The starter has its own relay built in really (the starter solenoid). There's the main power wire from the battery to the starter which is a big thick one, then there's a smaller wire which is connected to the ignition switch. The small wire engages the solenoid which in turn handles the couple hundred amps of current going to the actual starter motor. Nothing really needs to be done there. Glow plugs however are a different story, it's worth using a solenoid under the hood for that. The glow plugs draw a ton of power and it's all going through the bulkhead twice.

If your wipers are slow try dealing with mechanical problems first. Your wiper bushings are probably toast. Putting more current through a motor that's fighting a sticky bushing / linkage isn't going to do anything positive for it. Deal with whatever mechanical issues you might have in that system before playing with the electrical side, it'll make the wiper motor last a lot longer plus it'll reduce its electrical needs.
Title: Re: Mk1 Electrical Upgrades
Post by: billybobf on September 02, 2015, 04:12:04 am
I used to solder everything.... Was a total solder nut! Then I found out what "open barrel" and "molex crimper" meant google them if you don't know. Prettiest, easiest and most reliable method of doing any wiring!

--

Decide whether each statement agrees with the car wiring text. For each, answer yes or no and quote the words of the text that decide it.
1. The smaller wire to the starter is connected to the ignition switch.
2. For slow wipers, the text advises working on the electrical side before dealing with mechanical problems.
3. The glow plugs are said to draw little power.

## Extracted entries

--

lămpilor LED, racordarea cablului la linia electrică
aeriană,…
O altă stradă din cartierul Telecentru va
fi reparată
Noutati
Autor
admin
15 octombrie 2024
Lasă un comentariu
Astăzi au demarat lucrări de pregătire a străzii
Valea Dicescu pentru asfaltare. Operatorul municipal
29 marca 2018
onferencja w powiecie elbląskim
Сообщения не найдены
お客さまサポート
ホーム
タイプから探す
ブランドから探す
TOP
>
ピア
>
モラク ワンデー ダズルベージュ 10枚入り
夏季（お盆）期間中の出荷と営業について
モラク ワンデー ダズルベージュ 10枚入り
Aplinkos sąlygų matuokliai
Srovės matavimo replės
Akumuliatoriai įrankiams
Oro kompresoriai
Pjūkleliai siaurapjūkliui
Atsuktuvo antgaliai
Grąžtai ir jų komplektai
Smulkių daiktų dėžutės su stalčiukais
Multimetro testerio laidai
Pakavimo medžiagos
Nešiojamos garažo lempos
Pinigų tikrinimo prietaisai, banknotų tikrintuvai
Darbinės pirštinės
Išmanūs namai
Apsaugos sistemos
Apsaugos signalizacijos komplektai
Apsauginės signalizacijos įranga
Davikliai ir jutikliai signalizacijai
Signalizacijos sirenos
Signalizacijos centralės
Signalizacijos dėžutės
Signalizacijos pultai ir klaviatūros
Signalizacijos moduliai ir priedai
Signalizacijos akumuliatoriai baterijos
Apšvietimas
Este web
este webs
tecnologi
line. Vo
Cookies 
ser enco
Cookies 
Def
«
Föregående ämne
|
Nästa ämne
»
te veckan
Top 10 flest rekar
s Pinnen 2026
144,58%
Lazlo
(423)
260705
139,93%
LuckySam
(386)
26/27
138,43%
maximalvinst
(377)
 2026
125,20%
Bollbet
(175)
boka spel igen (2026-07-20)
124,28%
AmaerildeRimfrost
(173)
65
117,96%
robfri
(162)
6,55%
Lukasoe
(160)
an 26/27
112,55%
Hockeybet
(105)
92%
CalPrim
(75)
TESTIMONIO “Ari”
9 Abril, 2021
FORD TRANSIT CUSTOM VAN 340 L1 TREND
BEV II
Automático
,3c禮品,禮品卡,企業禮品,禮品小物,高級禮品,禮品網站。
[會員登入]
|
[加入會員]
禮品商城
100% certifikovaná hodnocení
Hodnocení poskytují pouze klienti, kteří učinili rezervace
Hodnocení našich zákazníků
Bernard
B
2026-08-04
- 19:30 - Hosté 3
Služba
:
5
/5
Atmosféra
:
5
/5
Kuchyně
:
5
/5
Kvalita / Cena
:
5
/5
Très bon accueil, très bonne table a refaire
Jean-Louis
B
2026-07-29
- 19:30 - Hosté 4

--

## Output of the exercise
1. Yes: "then there's a smaller wire which is connected to the ignition switch."
2. No: "Deal with whatever mechanical issues you might have in that system before playing with the electrical side"
3. No: "The glow plugs draw a ton of power"